A propósito de Sócrates (do grego) e de julgamentos (na antiga Grécia), há quem diga (Hannah Arendt) que já houve um tempo em que a liberdade coincidiu com a política. Era o tempo de Sócrates (o grego), ele próprio expressão dessa liberdade política. Pensar e agir, agir e pensar. Ambos com a mesma expressão, a mesma força, a mesma importância.
A principal consequência do julgamento de Sócrates (o grego) foi a separação do pensar e do agir, a separação entre a liberdade e a política. Os filósofos excluíram-se da esfera política, Fundada a filosofia política, com Platão, a liberdade passou a ser apenas teoria e a política uma prática mediada pela necessidade. E em política, a necessidade (economia) está sempre associada à violência, à imposição.
A política moderna é totalmente refém da necessidade (da economia), portanto, violenta. Quando a este fenómeno se associa a total ausência de sentido público, temos a actualidade. A triste actualidade. Sem sentidos, sem sentido, sem senso comum, sem povo. Uma actualidade bruta!
Compreender os meandros do julgamento de Sócrates (o grego) faz-nos compreender melhor o sentido do ser político e a fragilidade das instituições.
As instituições (tudo o que se institui) são o garante da liberdade (ou da sua ausência) e, portanto, da democracia (ou da ditadura). Foram criadas pelos homens para estabelecer aquilo que os une e, simultaneamente, aquilo que os separa. Refiro-me ao espaço público e político, naturalmente. Na actual democracia portuguesa está instituída a separação de poderes, incluindo o da comunicação social. Quando esta regra falha, não há julgamento que consiga ser justo (no sentido do melhor juízo). 
Talvez o julgamento de Sócrates (o português) nos venha demonstrar, pelo absurdo, o primado da forma sobre o conteúdo. E nos venha lembrar a importância dos princípios e dos valores colectivos, os antigos ensinamentos de Sócrates (o grego).

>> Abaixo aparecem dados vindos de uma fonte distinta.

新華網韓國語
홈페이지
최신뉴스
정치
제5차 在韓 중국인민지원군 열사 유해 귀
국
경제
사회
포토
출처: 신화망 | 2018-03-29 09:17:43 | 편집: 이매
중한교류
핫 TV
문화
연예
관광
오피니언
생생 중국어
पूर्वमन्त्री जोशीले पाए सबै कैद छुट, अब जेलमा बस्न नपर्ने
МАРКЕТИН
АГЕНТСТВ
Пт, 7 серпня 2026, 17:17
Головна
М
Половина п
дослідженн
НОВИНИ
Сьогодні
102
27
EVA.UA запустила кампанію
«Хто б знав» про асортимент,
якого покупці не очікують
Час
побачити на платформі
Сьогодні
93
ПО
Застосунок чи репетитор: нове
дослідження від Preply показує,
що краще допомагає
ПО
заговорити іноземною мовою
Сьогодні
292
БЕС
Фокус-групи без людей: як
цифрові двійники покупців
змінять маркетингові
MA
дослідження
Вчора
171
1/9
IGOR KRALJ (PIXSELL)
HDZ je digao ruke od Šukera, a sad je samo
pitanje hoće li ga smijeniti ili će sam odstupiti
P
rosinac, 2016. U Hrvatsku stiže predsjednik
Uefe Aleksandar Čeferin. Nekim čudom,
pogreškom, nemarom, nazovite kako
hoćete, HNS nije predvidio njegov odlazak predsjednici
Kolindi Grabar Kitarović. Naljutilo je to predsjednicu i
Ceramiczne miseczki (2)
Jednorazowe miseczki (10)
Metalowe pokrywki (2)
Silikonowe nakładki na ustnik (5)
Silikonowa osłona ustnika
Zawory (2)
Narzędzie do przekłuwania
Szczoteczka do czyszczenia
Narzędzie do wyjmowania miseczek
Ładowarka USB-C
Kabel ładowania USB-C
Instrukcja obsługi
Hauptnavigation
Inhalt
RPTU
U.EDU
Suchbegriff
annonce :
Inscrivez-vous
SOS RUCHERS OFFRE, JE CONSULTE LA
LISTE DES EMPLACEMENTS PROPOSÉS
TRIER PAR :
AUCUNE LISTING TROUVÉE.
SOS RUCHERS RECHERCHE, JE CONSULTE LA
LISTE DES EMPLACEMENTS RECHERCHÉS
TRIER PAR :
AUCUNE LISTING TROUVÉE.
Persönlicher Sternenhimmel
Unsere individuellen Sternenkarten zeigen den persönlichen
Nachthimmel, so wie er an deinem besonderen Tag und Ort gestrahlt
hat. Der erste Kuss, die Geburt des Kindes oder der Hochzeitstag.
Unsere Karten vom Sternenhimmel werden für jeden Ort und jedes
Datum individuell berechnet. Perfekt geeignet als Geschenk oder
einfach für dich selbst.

Nota para os mais distraídos: não estou a comparar os dois Sócrates nem estou a absolver o último. Estou apenas a falar da teoria que deveria estar na base de qualquer prática.

FC/24Nov2014

quinta-feira, 16 de outubro de 2014

Profundamente actual


 

“… there is apparently in the human mind itself one element capable of compelling the other and thus creating power ” - palavras de Arendt na voz de Godard (1997).

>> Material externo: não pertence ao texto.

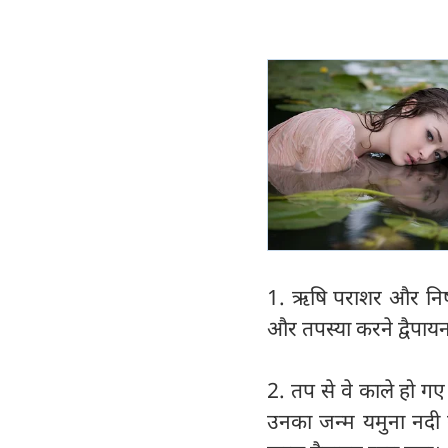
1. ऋषि पराशर और निषाद 
और तपस्या करने द्वैपाय
2. तप से वे काले हो गए
उनका जन्म यमुना नदी 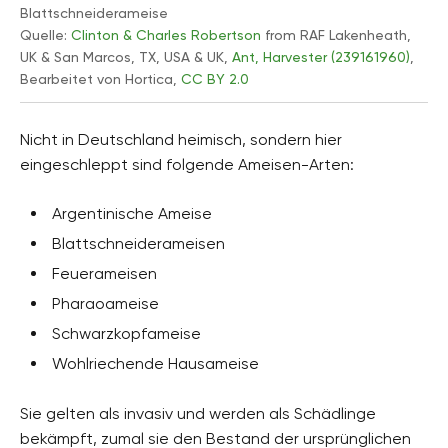
Blattschneiderameise
Quelle:
Clinton & Charles Robertson
from RAF Lakenheath,
UK & San Marcos, TX, USA & UK,
Ant, Harvester (239161960)
,
Bearbeitet von Hortica,
CC BY 2.0
Nicht in Deutschland heimisch, sondern hier
eingeschleppt sind folgende Ameisen-Arten:
Argentinische Ameise
Blattschneiderameisen
Feuerameisen
Pharaoameise
Schwarzkopfameise
Wohlriechende Hausameise
Sie gelten als invasiv und werden als Schädlinge
bekämpft, zumal sie den Bestand der ursprünglichen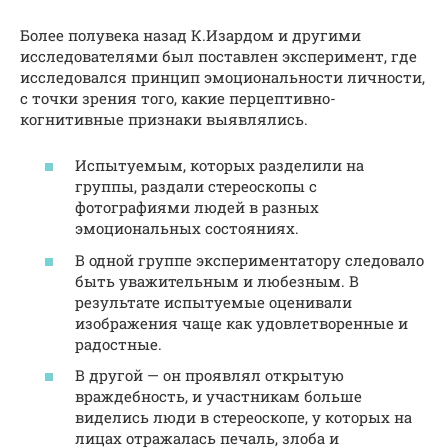
Более полувека назад К.Изардом и другими
исследователями был поставлен эксперимент, где
исследовался принцип эмоциональности личности,
с точки зрения того, какие перцептивно-
когнитивные признаки выявлялись.
Испытуемым, которых разделили на
группы, раздали стереоскопы с
фотографиями людей в разных
эмоциональных состояниях.
В одной группе экспериментатору следовало
быть уважительным и любезным. В
результате испытуемые оценивали
изображения чаще как удовлетворенные и
радостные.
В другой — он проявлял открытую
враждебность, и участникам больше
виделись люди в стереоскопе, у которых на
лицах отражалась печаль, злоба и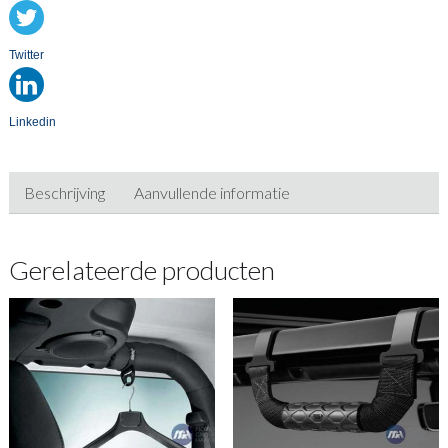
Twitter
Linkedin
Beschrijving
Aanvullende informatie
Gerelateerde producten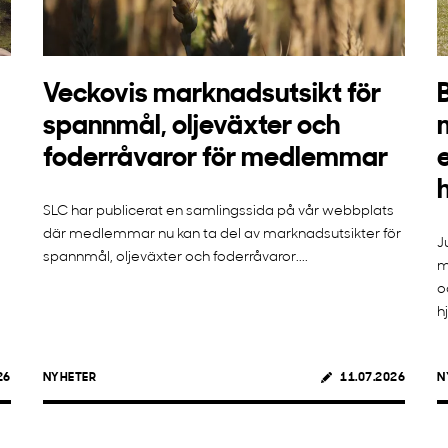
Veckovis marknadsutsikt för
spannmål, oljeväxter och
foderråvaror för medlemmar
SLC har publicerat en samlingssida på vår webbplats
där medlemmar nu kan ta del av marknadsutsikter för
J
spannmål, oljeväxter och foderråvaror....
m
o
h
26
NYHETER
11.07.2026
N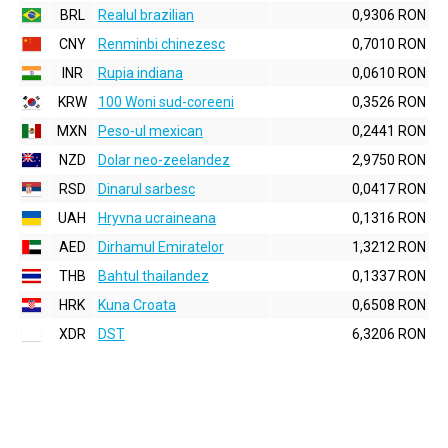
BRL
Realul brazilian
0,9306 RON
CNY
Renminbi chinezesc
0,7010 RON
INR
Rupia indiana
0,0610 RON
KRW
100 Woni sud-coreeni
0,3526 RON
MXN
Peso-ul mexican
0,2441 RON
NZD
Dolar neo-zeelandez
2,9750 RON
RSD
Dinarul sarbesc
0,0417 RON
UAH
Hryvna ucraineana
0,1316 RON
AED
Dirhamul Emiratelor
1,3212 RON
THB
Bahtul thailandez
0,1337 RON
HRK
Kuna Croata
0,6508 RON
XDR
DST
6,3206 RON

É possível descobrir um mundo comum entre Arendt e Jean-Luc Godard. Quero aproveitar esta oportunidade para relembrar o filme Notre Musique (Godard, 2004), a partir do qual é possível estabelecer um diálogo entre os juízos estéticos de Godard e a racionalidade de Arendt. O filme traz-nos uma pluralidade de personagens, de idiomas e de discursos, num cenário de reconstrução de uma ponte que pretende anular a ruptura entre o passado e o futuro, e confirma a actualidade do pensamento de Arendt. O cineasta apresenta-nos uma cidade em reconstrução, um cenário do pós-guerra a partir da qual se espreita o caos do mundo, convocando o conflito israelo-palestino e o racismo como fenómeno de exclusão, e contrapõe uma nova ordem por via do perdão, não tanto no plano moral mas sim, e principalmente, no plano político. Godard inclui no filme uma aula sobre a racionalidade instrumental contida na arte cinematográfica, através da qual nos revela a forma como ele próprio interpretou os fenómenos do mundo. Um filme que não procura a verdade absoluta, antes pelo contrário, induz o espectador a formular os seus próprios juízos a partir das verdades factuais, que vão surgindo no ecrã, e da habilidade persuasiva do cineasta, patente na globalidade do filme. Profundamente actual.